Thanks for your response, but one man's meat is another man's poison.
Assigning letters at boot time implies 'fixed' and a degree or permanency but these cards are removable. Assigning addresses to non-existing removable devices feels like a deficiency more than a feature.
Where is the advantage to having drive letters assigned at startup for devices that may never be used? If you use any kind of automated procedures which check the devices available they puke on a card address that has no card loaded.
> Think how confusing it would be if the drive designator changed
> depending upon which flash was inserted first.

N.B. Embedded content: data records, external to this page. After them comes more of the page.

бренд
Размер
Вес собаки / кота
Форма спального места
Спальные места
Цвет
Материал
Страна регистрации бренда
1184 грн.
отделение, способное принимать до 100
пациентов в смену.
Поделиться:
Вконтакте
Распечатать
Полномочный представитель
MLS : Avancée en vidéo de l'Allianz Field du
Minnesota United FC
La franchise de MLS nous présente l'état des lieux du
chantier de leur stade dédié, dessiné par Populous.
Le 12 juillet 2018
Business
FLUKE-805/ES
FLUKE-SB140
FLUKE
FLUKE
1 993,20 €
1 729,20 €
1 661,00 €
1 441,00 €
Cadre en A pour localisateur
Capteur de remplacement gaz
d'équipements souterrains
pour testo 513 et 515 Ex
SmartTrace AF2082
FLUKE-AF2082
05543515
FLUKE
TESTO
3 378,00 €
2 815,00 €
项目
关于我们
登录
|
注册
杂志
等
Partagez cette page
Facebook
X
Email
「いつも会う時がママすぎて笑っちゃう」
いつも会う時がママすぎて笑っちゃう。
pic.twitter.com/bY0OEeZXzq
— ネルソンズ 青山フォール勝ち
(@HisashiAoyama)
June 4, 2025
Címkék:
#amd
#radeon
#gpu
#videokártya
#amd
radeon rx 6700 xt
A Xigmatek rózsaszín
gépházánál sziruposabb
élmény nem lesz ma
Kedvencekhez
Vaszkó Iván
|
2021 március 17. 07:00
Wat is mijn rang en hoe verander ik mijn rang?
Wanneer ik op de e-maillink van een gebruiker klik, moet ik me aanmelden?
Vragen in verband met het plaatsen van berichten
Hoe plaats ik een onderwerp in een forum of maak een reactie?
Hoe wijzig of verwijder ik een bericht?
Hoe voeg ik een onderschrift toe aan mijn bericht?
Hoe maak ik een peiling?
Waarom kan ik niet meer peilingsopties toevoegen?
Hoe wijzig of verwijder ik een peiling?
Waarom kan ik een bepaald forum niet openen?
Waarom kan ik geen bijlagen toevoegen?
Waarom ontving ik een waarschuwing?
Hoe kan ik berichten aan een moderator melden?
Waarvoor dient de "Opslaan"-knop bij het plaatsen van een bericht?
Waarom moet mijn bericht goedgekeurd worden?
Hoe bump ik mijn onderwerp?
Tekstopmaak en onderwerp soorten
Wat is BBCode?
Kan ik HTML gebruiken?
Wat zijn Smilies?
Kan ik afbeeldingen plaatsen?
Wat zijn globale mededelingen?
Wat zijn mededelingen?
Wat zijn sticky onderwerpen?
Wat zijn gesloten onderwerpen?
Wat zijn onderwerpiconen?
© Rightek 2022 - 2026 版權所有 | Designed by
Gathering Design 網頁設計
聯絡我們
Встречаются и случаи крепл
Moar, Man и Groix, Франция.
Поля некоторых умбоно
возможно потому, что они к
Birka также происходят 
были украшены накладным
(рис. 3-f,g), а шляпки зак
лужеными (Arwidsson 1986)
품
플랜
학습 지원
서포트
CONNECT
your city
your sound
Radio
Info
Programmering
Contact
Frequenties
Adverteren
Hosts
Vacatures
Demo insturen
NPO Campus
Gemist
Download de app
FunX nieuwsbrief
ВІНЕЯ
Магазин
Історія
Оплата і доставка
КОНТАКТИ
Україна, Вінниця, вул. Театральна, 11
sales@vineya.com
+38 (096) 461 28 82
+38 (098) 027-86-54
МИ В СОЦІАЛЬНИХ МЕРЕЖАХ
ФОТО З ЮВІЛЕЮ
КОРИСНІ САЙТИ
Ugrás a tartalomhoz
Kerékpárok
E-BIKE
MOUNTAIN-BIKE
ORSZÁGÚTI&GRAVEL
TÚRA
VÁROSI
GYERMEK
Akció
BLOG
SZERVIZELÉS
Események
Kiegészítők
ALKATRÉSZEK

I don't see how that is confusing at all, but if you want consistent designators you can get them through the Control Panel e.g. assign your CD-RW to Z: instead of D: and it will be that way on future reboots.

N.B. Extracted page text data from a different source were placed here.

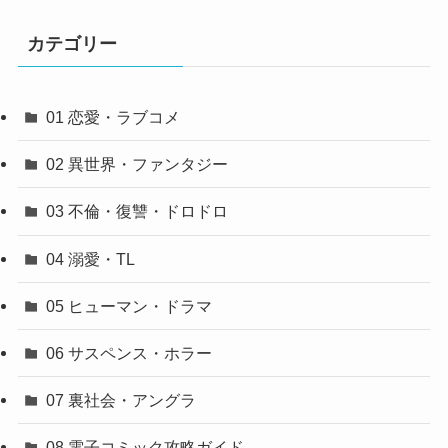
カテゴリー
01 恋愛・ラブコメ
02 異世界・ファンタジー
03 不倫・復讐・ドロドロ
04 溺愛・TL
05 ヒューマン・ドラマ
06 サスペンス・ホラー
07 裏社会・アングラ
08 電子コミック攻略ガイド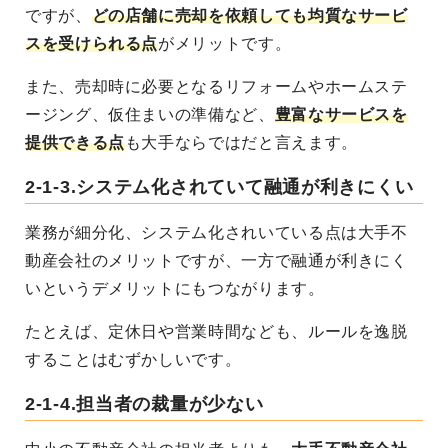
ですが、
どの店舗に売却を依頼しても均質なサービ
スを受けられる点
がメリットです。
また、売却時に必要となるリフォームやホームステ
ージング、仮住まいの準備など、
豊富なサービスを
提供できる点
も大手ならではだと言えます。
2-1-3.システム化されていて融通が利きにくい
業務が細分化、システム化されいている点は大手不
動産会社のメリットですが、一方で融通が利きにく
いというデメリットにもつながります。
たとえば、定休日や営業時間なども、ルールを逸脱
することはむずかしいです。
2-1-4.担当者の裁量が少ない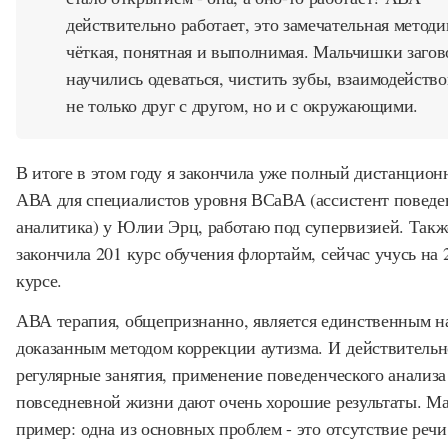
действительно работает, это замечательная методи
чёткая, понятная и выполнимая. Мальчишки загов
научились одеваться, чистить зубы, взаимодейство
не только друг с другом, но и с окружающими.
В итоге в этом году я закончила уже полный дистанцион
АВА для специалистов уровня ВСаВА (ассистент поведе
аналитика) у Юлии Эрц, работаю под супервизией. Такж
закончила 201 курс обучения флортайм, сейчас учусь на 
курсе.
АВА терапия, общепризнанно, является единственным н
доказанным методом коррекции аутизма. И действительн
регулярные занятия, применение поведенческого анализа
повседневной жизни дают очень хорошие результаты. М
пример: одна из основных проблем - это отсутствие речи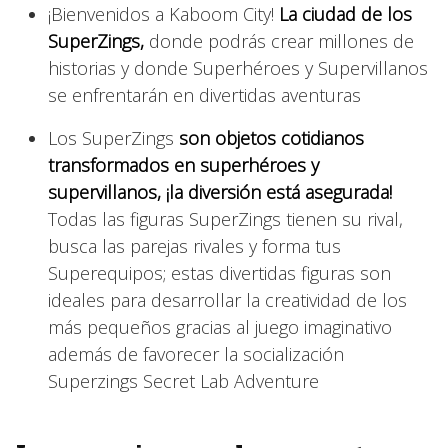
¡Bienvenidos a Kaboom City!
La ciudad de los
SuperZings,
donde podrás crear millones de
historias y donde Superhéroes y Supervillanos
se enfrentarán en divertidas aventuras
Los SuperZings
son objetos cotidianos
transformados en superhéroes y
supervillanos, ¡la diversión está asegurada!
Todas las figuras SuperZings tienen su rival,
busca las parejas rivales y forma tus
Superequipos; estas divertidas figuras son
ideales para desarrollar la creatividad de los
más pequeños gracias al juego imaginativo
además de favorecer la socialización
Superzings Secret Lab Adventure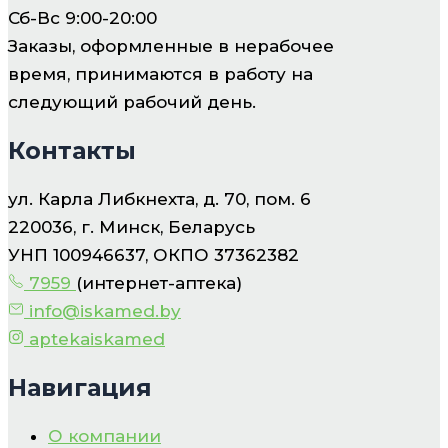
Сб-Вс 9:00-20:00
Заказы, оформленные в нерабочее
время, принимаются в работу на
следующий рабочий день.
Контакты
ул. Карла Либкнехта, д. 70, пом. 6
220036, г. Минск, Беларусь
УНП 100946637, ОКПО 37362382
7959
(интернет-аптека)
info@iskamed.by
aptekaiskamed
Навигация
О компании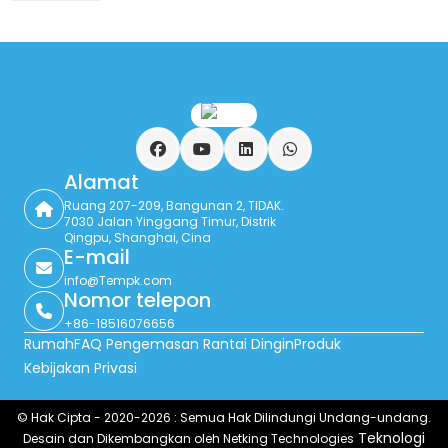
Facebook
YouTube
LinkedIn
Ada apa
Alamat
Ruang 207-209, Bangunan 2, TIDAK.
7030 Jalan Yinggang Timur, Distrik
Qingpu, Shanghai, Cina
E-mail
info@Tempk.com
Nomor telepon
+86-18516076656
Rumah
FAQ Pengemasan Rantai Dingin
Produk
Kebijakan Privasi
© Hak Cipta - 2020-2026 : Semua Hak Dilindungi Undang-undang.
Teknologi
Desain dan Dikembangkan oleh Netking Technologies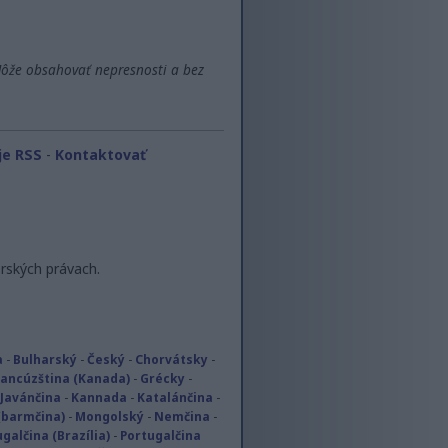
Môže obsahovať nepresnosti a bez
je RSS
-
Kontaktovať
rských právach.
a
-
Bulharský
-
Český
-
Chorvátsky
-
rancúzština (Kanada)
-
Grécky
-
-
Javánčina
-
Kannada
-
Katalánčina
-
barmčina)
-
Mongolský
-
Nemčina
-
galčina (Brazília)
-
Portugalčina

USB sticks, USB drives, USB CD-Rs, etc have their addresses automatically assigned when they are inserted, which disappear when removed. The addresses are added to what is active at the time, and always appear at the end of the device list.
> This assuming you may be using more than one flash card at a time.
There is no loss of function with dynamic addressing, two cards, two addresses.
- USB devices are removable. If they are not plugged in at boot time they do not get an address.
- Cards in these readers are removable. If they are not plugged in at boot time why should they be given an address?
If one address e.g. B: or x: was permanently assigned at boot time to the USB controller for these cards then fair enough, the first card plugged in can use it. If a second card is plugged in that can be dynamic.
The floppy has such strong historical links that A and B are permanently reserved for floppies, but no such criteria exists for flash cards. Nothing seems more pointless than having permanent addresses to all the removable devices which do not exist at boot time.
I asked the forum because if internal card readers have not progressed to dynamic addressing I don't want one.